Commercial opportunites abound during the music-sharing service’s legal problems, but there are some pitfalls companies should watch out for, TechWeb reports.
Red Herring follows up on chip-maker Transmeta’s decision to file for an IPO last week, predicting a huge stock offering. “Having Linux creator Linus Torvalds on staff doesn’t hurt the hype factor either.”
From OSopinion: “If the Linux community is to survive, it must educate these new users in etiquette. They must be taught to appreciate the fact that much of the software they take for granted came to them for free. Just as are forefathers sacrificed for our freedom, new Linux users need to be reminded that thousands of man-hours were spent perfecting the software they are now using; they should thank Linus Torvalds, Alan Cox, Richard Stallman et al in their /etc/cron.daily prayers.”
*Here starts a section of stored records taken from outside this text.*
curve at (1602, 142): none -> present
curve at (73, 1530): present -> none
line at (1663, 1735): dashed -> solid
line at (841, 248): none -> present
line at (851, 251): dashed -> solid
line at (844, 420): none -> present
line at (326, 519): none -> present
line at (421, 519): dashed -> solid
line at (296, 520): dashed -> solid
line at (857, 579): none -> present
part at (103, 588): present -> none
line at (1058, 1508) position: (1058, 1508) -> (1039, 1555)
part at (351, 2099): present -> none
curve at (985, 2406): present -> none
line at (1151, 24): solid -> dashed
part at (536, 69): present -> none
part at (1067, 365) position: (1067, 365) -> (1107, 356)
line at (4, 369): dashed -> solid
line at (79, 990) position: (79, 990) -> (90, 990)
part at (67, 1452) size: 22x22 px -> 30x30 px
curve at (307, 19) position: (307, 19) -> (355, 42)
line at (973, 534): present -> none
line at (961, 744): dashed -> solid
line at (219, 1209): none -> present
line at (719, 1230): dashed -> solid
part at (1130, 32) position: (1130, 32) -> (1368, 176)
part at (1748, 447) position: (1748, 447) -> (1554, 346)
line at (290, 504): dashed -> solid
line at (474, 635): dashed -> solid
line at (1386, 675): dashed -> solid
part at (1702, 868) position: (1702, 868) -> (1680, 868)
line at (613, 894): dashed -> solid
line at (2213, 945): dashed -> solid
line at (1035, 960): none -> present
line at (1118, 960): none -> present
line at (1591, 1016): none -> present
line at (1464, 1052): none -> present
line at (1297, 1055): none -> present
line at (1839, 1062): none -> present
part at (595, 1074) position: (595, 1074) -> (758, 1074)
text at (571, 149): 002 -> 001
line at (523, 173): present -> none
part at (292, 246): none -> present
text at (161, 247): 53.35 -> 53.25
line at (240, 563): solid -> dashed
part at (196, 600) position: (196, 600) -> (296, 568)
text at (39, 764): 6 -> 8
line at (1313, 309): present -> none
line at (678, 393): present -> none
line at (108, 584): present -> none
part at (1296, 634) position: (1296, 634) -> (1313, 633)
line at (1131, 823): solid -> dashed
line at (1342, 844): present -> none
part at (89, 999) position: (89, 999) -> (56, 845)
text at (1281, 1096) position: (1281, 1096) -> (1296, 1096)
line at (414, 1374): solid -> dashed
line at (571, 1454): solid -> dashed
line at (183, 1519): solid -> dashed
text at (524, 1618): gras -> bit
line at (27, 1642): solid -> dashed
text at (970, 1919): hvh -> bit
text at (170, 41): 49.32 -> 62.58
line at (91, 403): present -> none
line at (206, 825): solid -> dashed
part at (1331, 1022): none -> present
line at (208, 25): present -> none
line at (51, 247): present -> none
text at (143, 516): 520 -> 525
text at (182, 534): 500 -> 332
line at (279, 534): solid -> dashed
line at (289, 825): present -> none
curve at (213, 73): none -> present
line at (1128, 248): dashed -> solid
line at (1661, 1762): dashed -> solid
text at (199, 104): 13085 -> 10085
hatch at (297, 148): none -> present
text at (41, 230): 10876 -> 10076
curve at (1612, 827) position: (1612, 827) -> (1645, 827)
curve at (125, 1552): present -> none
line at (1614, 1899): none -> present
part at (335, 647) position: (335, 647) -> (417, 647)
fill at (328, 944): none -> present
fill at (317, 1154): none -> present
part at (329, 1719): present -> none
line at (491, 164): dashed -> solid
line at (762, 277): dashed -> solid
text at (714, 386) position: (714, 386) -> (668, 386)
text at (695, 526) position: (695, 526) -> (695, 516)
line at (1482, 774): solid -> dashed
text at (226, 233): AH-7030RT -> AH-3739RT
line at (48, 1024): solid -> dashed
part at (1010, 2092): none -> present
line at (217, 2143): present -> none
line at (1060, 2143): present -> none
“As Compaq, Dell, HP, IBM and Sun, along with other high-tech heavyweights such as Motorola and Silicon Graphics Inc., throw their weight behind the operating system created by Finnish programmer Linus Torvalds, Linux may be in its best position yet to challenge Microsoft and its OS’ dominance.” That’s from a story on Inter@ctive Week.
From a Government Computer News story: Linux does not meet the Defense Information Infrastructure’s Common Operating Environment Kernel Platform Compliance requirements for a Posix-compliant application programming interface, Posix-compliant commands and utilities, the Motif X Window System interface, the Common Desktop Environment and Network File System sockets.
AltaVista is to issue a statement later today confirming it
has been rolling out its unmetered service since June 30 and that it has, indeed, signed up tens of thousands of users, reports The Register.
ZDNet News reports Sun MicroSystems Inc.’s StarOffice productivity suite is gaining a small following as four OEMs agreed to preinstall the software on PCs.